June 10, 2019

A Closer Look: Kaiser Family Foundation Analysis of Costs in MA

James Michel

Last month, the Kaiser Family Foundation released a report examining differences in government spending on Medicare beneficiaries who switched out of original fee-for-service (FFS) Medicare and into Medicare Advantage (MA) and those who remained enrolled in FFS Medicare.  Specifically, the researchers identified about 400,000 people who were in FFS Medicare in 2015 but opted into MA in 2016 (the “switchers”) and compared government spending on them while they were in FFS in 2015 to government spending on the population who remained in FFS Medicare in that same year (“the stayers”). The analysis found that in 2015, on average, government spending on the switchers was 13% lower than spending on the stayers. The authors conclude that these findings could indicate that Medicare Advantage plans, whose payments are based on expected average FFS beneficiary costs, may be overpaid because switchers had lower costs than stayers in 2015. Further, the authors suggest that their findings may warrant broader reform to MA payments.

However, this conclusion is not well-supported by the findings of the analysis, and this blog seeks to explain why.

The Study’s Sample is not Necessarily Representative of the Broader MA Population

First, the analysis is based on a small sample of switchers in a single year and cannot be generalized to the broader FFS or MA populations. In 2016, 18.4 million people were enrolled in MA. The 400,000 switchers analyzed in this study represent 2.5% of the MA population that year. Cost trends among this sample are not necessarily reflective of the broader and more diverse MA population. Moreover, the fact that their results vary substantially in a positive and negative direction in major urban markets (see Figure 6 in the report) suggests that external factors unrelated to FFS spending may be driving the results (e.g., local environment, economic demographics, lifestyle and health choices). For example, in Portland, Oregon, average spending on MA switchers was more than $3,200 higher than FFS stayers, and in Charlotte, North Carolina, average spending on switchers was more than $4,000 higher. The study does not discuss what may be causing this phenomenon.

The Study Does Not Examine MA Beneficiary Cost Trends Over Time

Second, while the study finds that average FFS spending on switchers was lower than on stayers in a given year, it does not look at what happens to those cost trends over time, following enrollment in MA. A change in behavior could lead to lower spending once these switchers enroll in MA, which often uses different care models than in FFS. The authors presume there would be no change, and they lead the reader to assume this, yet this study did not show this. Existing research that has looked more closely at the care delivered within MA has found that MA enrollees experience better outcomes and lower overall costs than those in FFS Medicare. The body of evidence around the impact of plans’ coordination and management of care, particularly for those with chronic conditions, is established and growing.
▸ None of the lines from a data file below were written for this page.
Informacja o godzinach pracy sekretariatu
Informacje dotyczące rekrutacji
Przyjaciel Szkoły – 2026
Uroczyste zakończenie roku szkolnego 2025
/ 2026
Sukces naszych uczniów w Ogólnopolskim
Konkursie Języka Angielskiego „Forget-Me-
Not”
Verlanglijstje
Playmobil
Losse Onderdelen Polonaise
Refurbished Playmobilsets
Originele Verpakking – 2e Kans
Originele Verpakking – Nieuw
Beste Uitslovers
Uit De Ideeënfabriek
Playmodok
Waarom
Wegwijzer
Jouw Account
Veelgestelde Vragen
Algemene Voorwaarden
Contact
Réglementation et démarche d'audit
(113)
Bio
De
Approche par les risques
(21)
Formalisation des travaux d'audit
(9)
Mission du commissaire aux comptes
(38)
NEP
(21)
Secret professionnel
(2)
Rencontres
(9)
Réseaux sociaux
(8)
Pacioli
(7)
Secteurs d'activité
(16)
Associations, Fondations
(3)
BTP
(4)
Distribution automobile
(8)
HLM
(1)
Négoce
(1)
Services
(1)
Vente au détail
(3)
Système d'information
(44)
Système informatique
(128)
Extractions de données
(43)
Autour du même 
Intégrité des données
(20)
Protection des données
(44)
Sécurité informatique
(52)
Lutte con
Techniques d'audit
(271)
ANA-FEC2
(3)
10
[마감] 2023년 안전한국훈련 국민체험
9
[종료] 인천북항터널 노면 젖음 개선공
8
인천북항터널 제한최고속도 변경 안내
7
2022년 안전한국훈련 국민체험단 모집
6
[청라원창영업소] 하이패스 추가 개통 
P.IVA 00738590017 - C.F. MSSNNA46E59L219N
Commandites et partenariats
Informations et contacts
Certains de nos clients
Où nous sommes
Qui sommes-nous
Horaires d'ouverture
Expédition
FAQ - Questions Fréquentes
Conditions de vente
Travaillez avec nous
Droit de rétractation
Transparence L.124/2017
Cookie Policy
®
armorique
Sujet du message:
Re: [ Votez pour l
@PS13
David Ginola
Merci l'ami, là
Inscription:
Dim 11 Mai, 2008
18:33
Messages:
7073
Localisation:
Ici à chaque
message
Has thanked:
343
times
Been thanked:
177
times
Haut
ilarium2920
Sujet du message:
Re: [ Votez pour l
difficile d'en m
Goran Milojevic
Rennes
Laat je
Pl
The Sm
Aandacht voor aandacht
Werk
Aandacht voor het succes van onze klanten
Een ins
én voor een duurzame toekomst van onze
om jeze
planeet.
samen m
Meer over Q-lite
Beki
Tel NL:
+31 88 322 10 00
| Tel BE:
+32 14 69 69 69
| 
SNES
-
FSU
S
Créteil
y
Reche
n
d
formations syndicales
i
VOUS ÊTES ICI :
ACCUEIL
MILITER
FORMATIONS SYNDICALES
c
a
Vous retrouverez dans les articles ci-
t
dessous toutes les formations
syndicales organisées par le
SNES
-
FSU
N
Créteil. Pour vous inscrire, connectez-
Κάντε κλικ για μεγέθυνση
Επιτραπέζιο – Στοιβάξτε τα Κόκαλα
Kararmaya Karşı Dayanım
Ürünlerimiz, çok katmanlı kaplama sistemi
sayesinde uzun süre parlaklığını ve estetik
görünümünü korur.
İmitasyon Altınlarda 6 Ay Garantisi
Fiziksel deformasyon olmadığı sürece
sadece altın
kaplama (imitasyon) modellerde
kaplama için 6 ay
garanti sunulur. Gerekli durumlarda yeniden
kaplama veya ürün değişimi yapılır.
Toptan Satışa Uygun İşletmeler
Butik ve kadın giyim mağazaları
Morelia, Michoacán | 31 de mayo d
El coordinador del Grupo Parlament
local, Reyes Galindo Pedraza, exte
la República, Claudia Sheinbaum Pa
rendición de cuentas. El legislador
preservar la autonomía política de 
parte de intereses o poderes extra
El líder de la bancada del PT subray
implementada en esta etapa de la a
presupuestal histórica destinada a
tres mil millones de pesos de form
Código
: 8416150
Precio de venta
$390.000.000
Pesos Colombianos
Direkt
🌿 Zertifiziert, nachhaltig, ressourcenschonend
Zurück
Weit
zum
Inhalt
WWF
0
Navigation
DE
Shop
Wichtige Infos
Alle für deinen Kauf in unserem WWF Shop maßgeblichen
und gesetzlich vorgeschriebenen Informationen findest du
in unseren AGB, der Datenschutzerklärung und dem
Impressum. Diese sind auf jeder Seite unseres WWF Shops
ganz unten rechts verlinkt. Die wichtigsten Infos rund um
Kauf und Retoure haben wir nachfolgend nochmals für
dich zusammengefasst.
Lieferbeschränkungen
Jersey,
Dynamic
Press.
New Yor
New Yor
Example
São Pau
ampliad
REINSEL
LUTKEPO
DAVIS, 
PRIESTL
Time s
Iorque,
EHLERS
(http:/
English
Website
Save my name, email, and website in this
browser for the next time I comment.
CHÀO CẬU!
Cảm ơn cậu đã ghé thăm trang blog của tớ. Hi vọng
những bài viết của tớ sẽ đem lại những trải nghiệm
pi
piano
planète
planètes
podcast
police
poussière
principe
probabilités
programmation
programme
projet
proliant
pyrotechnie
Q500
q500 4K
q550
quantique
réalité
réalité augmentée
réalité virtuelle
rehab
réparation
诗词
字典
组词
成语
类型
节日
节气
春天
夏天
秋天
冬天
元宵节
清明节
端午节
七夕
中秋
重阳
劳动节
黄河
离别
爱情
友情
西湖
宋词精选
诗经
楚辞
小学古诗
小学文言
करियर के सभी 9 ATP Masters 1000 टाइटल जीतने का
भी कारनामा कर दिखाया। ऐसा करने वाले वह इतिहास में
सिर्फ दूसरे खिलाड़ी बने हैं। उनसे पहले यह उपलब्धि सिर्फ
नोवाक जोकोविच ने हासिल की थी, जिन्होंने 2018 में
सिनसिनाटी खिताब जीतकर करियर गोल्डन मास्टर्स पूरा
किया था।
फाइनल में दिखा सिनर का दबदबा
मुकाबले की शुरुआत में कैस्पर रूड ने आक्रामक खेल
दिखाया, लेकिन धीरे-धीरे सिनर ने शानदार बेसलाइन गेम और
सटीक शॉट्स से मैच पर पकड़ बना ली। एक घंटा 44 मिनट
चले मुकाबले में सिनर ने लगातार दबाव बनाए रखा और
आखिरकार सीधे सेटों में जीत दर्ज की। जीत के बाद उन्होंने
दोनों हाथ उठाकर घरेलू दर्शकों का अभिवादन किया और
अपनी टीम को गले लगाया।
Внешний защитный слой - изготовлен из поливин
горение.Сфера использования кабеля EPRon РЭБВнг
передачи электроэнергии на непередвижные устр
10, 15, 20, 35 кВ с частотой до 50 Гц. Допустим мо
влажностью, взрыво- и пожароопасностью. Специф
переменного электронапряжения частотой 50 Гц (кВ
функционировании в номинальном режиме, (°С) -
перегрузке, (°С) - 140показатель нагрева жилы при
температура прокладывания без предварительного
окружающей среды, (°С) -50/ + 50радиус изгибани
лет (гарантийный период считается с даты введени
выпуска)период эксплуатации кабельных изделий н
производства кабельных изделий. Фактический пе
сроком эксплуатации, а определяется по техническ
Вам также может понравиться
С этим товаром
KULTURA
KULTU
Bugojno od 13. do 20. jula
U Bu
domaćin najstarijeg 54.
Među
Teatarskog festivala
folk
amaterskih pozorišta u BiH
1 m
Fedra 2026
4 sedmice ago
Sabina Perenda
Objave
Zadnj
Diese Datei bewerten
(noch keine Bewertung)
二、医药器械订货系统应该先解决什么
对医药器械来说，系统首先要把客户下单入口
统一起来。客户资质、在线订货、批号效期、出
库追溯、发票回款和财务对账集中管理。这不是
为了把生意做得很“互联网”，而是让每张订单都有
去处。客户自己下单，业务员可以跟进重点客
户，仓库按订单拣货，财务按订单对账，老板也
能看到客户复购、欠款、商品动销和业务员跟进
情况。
Medicare Advantage is Providing Value to Beneficiaries and Taxpayers

Finally, policymakers should recognize how Medicare Advantage is working for beneficiaries and taxpayers. Perhaps a more appropriate question to answer is, “Are beneficiaries and taxpayers deriving value from the MA program?” The answer to that question is increasingly, “yes”:

  • Studies continue to show that the highest-need beneficiaries receive higher-quality care than those in FFS Medicare. Those with multiple chronic conditions rate better on a range of quality measures that matter most to patients: they have fewer avoidable hospitalizations, fewer readmissions, more healthy days at home, and better mortality rates. These results are reflected in the opinions of beneficiaries who report high rates of satisfaction and low disenrollment rates.
  • MedPAC recently reported that average payments to MA plans in 2017 were equal to spending in FFS Medicare, demonstrating that the government is spending the same on a beneficiary regardless of whether they are in FFS or MA. Payment parity has been a long-standing goal of policymakers, and the policies enacted since the passage of the Affordable Care Act have achieved that goal. To suggest otherwise looking at a slice of the population in 2015 ignores these achievements.
  • Thanks to new policies enacted by Congress and the Administration in recent years, MA plans have additional tools and flexibilities to better target benefits to those with the highest needs and tailor care in a person-centered way. In 2019 alone MA plans are experimenting with expanded supplemental benefits, such as meal delivery, transportation, and support for caregivers of enrollees. In 2020 they will have an even greater ability to address the needs of the chronically ill by offering them non-medical benefits that address social determinants known to impact overall health.

So, while the study does raise an interesting question as to the inherent differences between those who actively choose Medicare Advantage as their preferred option and those who don’t, it does not fully support some of the claims, suggestions and conclusions made throughout. There are issues in the MA payment system that policymakers could address. Efforts should be focused on making improvements where they are needed most and continuing to build upon what we know is working in MA.